Re: [PATCH RFC 1/2] mm, hugetlb: unify core page allocation accounting and initialization

From: Mike Kravetz
Date: Tue Nov 28 2017 - 16:35:42 EST


On 11/28/2017 06:12 AM, Michal Hocko wrote:
> From: Michal Hocko <mhocko@xxxxxxxx>
>
> hugetlb allocator has two entry points to the page allocator
> - alloc_fresh_huge_page_node
> - __hugetlb_alloc_buddy_huge_page
>
> The two differ very subtly in two aspects. The first one doesn't care
> about HTLB_BUDDY_* stats and it doesn't initialize the huge page.
> prep_new_huge_page is not used because it not only initializes hugetlb
> specific stuff but because it also put_page and releases the page to
> the hugetlb pool which is not what is required in some contexts. This
> makes things more complicated than necessary.
>
> Simplify things by a) removing the page allocator entry point duplicity
> and only keep __hugetlb_alloc_buddy_huge_page and b) make
> prep_new_huge_page more reusable by removing the put_page which moves
> the page to the allocator pool. All current callers are updated to call
> put_page explicitly. Later patches will add new callers which won't
> need it.
>
> This patch shouldn't introduce any functional change.
>
> Signed-off-by: Michal Hocko <mhocko@xxxxxxxx>
> ---
> mm/hugetlb.c | 61 +++++++++++++++++++++++++++++-------------------------------
> 1 file changed, 29 insertions(+), 32 deletions(-)

» **What to work on**:
A: Transcribe the passage of the hugetlb patch reply starting at "On 11/28/2017 06:12" and ending at "complicated than necessary.".
B: According to the hugetlb patch reply, which page allocator entry point does the patch keep?
C: Take the hugetlb patch reply further from its last line.
The listing that comes next is from a separate source and is unrelated to the hugetlb patch reply.

» **Records shown**:
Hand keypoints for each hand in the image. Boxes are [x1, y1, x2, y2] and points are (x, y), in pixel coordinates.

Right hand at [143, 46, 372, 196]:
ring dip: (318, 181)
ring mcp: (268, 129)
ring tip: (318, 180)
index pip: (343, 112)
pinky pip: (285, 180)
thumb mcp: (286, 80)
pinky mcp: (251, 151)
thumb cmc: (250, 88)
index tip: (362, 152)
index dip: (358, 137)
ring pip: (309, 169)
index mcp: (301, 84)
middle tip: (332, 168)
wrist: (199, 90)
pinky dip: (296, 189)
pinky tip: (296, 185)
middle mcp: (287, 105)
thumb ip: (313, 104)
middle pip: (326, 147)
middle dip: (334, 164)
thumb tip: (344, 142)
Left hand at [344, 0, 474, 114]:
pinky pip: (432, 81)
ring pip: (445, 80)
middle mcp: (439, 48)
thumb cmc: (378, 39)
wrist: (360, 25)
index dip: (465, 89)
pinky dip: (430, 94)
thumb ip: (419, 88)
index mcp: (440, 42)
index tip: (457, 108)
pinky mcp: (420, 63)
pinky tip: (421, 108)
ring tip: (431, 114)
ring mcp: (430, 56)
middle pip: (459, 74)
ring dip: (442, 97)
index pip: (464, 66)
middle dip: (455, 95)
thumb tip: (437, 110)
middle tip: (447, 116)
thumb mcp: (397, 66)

» **Solved problems**:
A:
On 11/28/2017 06:12 AM, Michal Hocko wrote:
> From: Michal Hocko <mhocko@xxxxxxxx>
>
> hugetlb allocator has two entry points to the page allocator
> - alloc_fresh_huge_page_node
> - __hugetlb_alloc_buddy_huge_page
>
> The two differ very subtly in two aspects. The first one doesn't care
> about HTLB_BUDDY_* stats and it doesn't initialize the huge page.
> prep_new_huge_page is not used because it not only initializes hugetlb
> specific stuff but because it also put_page and releases the page to
> the hugetlb pool which is not what is required in some contexts. This
> makes things more complicated than necessary.

B: __hugetlb_alloc_buddy_huge_page

C:
>
> diff --git a/mm/hugetlb.c b/mm/hugetlb.c
> index 2c9033d39bfe..8189c92fac82 100644
> --- a/mm/hugetlb.c
> +++ b/mm/hugetlb.c
> @@ -1157,6 +1157,7 @@ static struct page *alloc_fresh_gigantic_page_node(struct hstate *h, int nid)
> if (page) {
> prep_compound_gigantic_page(page, huge_page_order(h));
> prep_new_huge_page(h, page, nid);
> + put_page(page); /* free it into the hugepage allocator */
> }
>
> return page;
> @@ -1304,7 +1305,6 @@ static void prep_new_huge_page(struct hstate *h, struct page *page, int nid)
> h->nr_huge_pages++;
> h->nr_huge_pages_node[nid]++;
> spin_unlock(&hugetlb_lock);
> - put_page(page); /* free it into the hugepage allocator */
> }
>
> static void prep_compound_gigantic_page(struct page *page, unsigned int order)
> @@ -1381,41 +1381,49 @@ pgoff_t __basepage_index(struct page *page)
> return (index << compound_order(page_head)) + compound_idx;
> }
>
> -static struct page *alloc_fresh_huge_page_node(struct hstate *h, int nid)
> +static struct page *__hugetlb_alloc_buddy_huge_page(struct hstate *h,
> + gfp_t gfp_mask, int nid, nodemask_t *nmask)
> {
> + int order = huge_page_order(h);
> struct page *page;
>
> - page = __alloc_pages_node(nid,
> - htlb_alloc_mask(h)|__GFP_COMP|__GFP_THISNODE|
> - __GFP_RETRY_MAYFAIL|__GFP_NOWARN,
> - huge_page_order(h));
> - if (page) {
> - prep_new_huge_page(h, page, nid);
> - }
> + gfp_mask |= __GFP_COMP|__GFP_RETRY_MAYFAIL|__GFP_NOWARN;
> + if (nid == NUMA_NO_NODE)
> + nid = numa_mem_id();
> + page = __alloc_pages_nodemask(gfp_mask, order, nid, nmask);
> + if (page)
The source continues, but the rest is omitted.